■ **What to produce**
Reproduce every line of text in the records below word for word. Leave the pictures out.

** Begin **

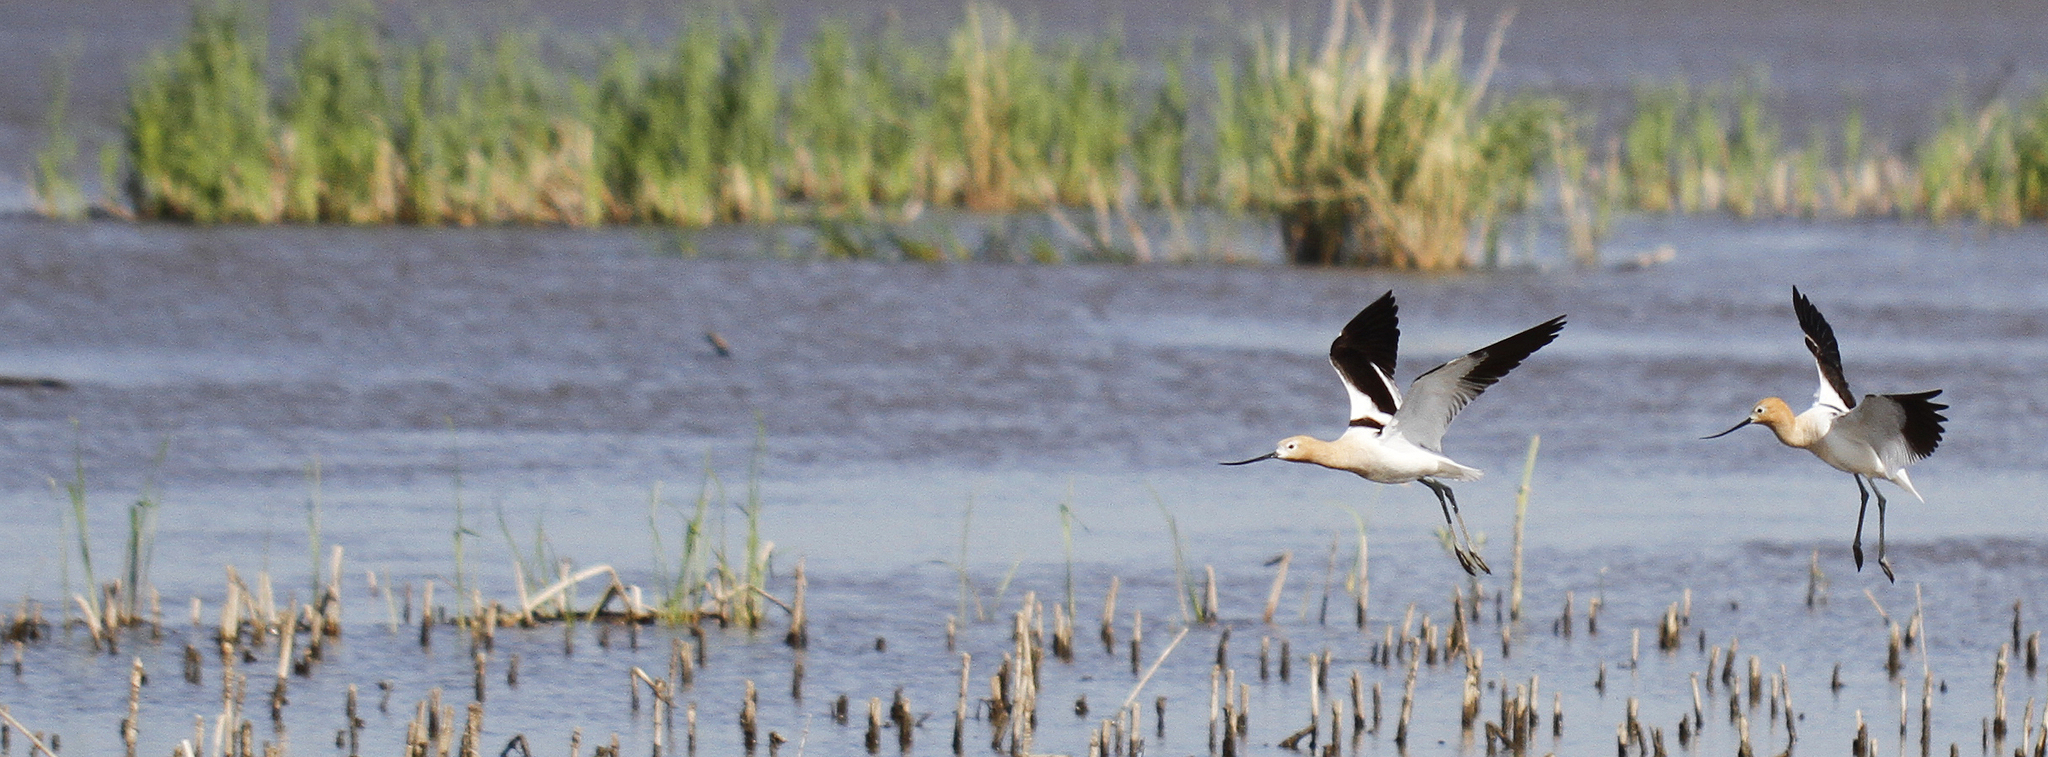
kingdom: Animalia
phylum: Chordata
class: Aves
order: Charadriiformes
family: Recurvirostridae
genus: Recurvirostra
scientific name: Recurvirostra americana
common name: American avocet
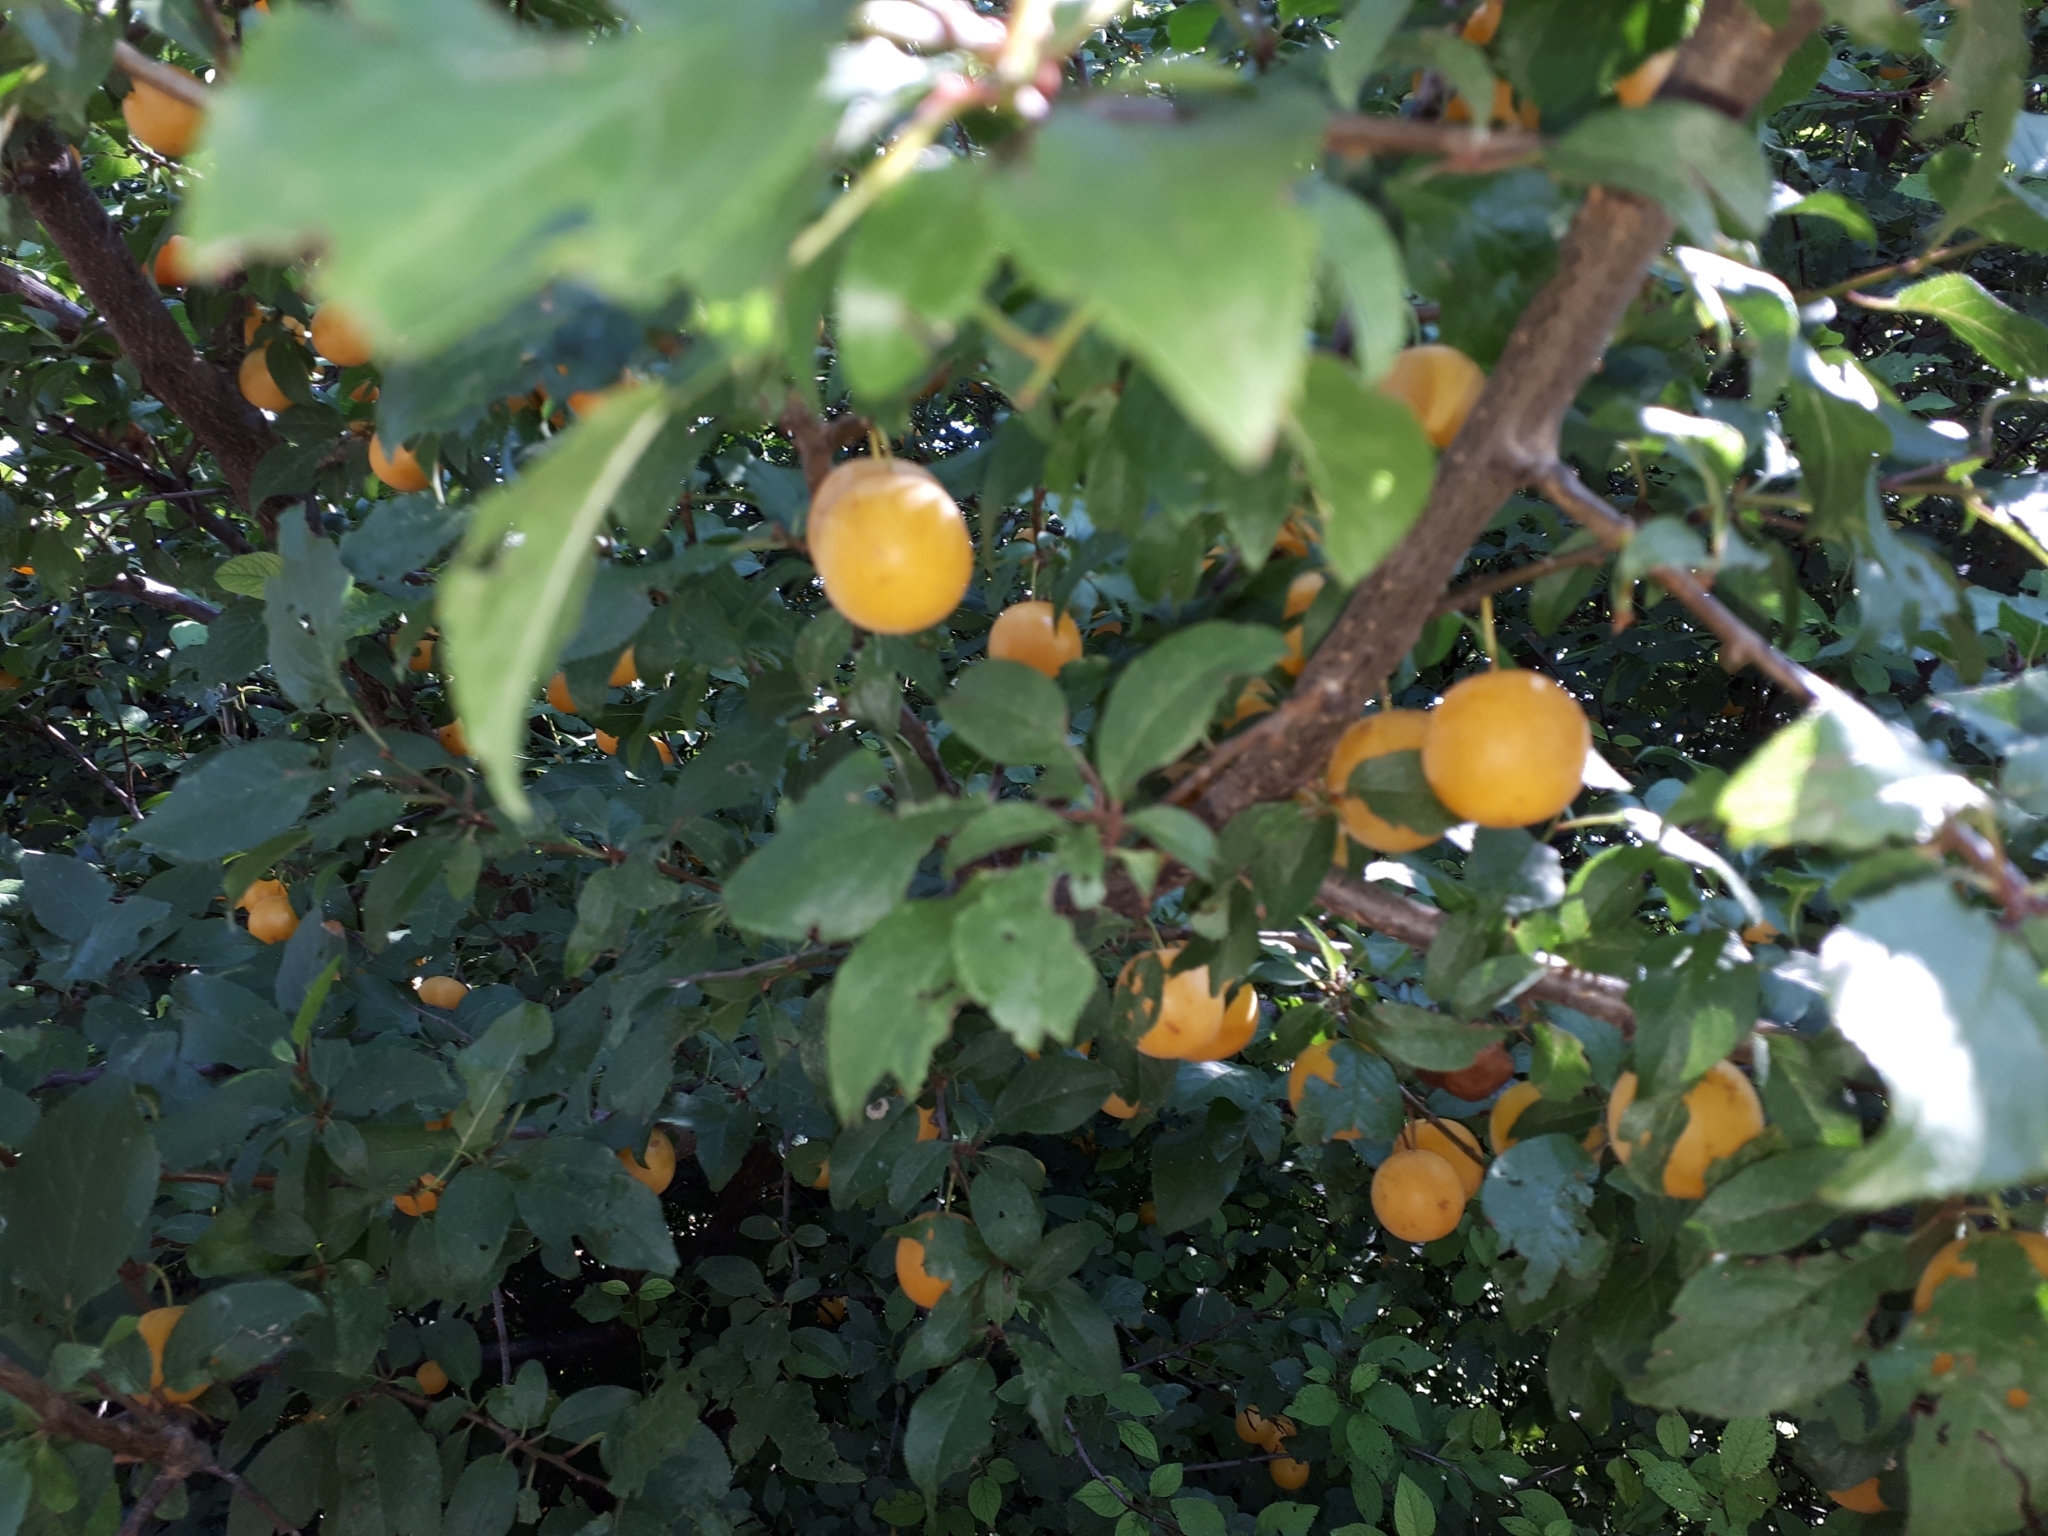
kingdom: Plantae
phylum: Tracheophyta
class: Magnoliopsida
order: Rosales
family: Rosaceae
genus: Prunus
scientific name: Prunus cerasifera
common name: Cherry plum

** End **

■ **Response for this exercise**
kingdom: Animalia
phylum: Chordata
class: Aves
order: Charadriiformes
family: Recurvirostridae
genus: Recurvirostra
scientific name: Recurvirostra americana
common name: American avocet
kingdom: Plantae
phylum: Tracheophyta
class: Magnoliopsida
order: Rosales
family: Rosaceae
genus: Prunus
scientific name: Prunus cerasifera
common name: Cherry plum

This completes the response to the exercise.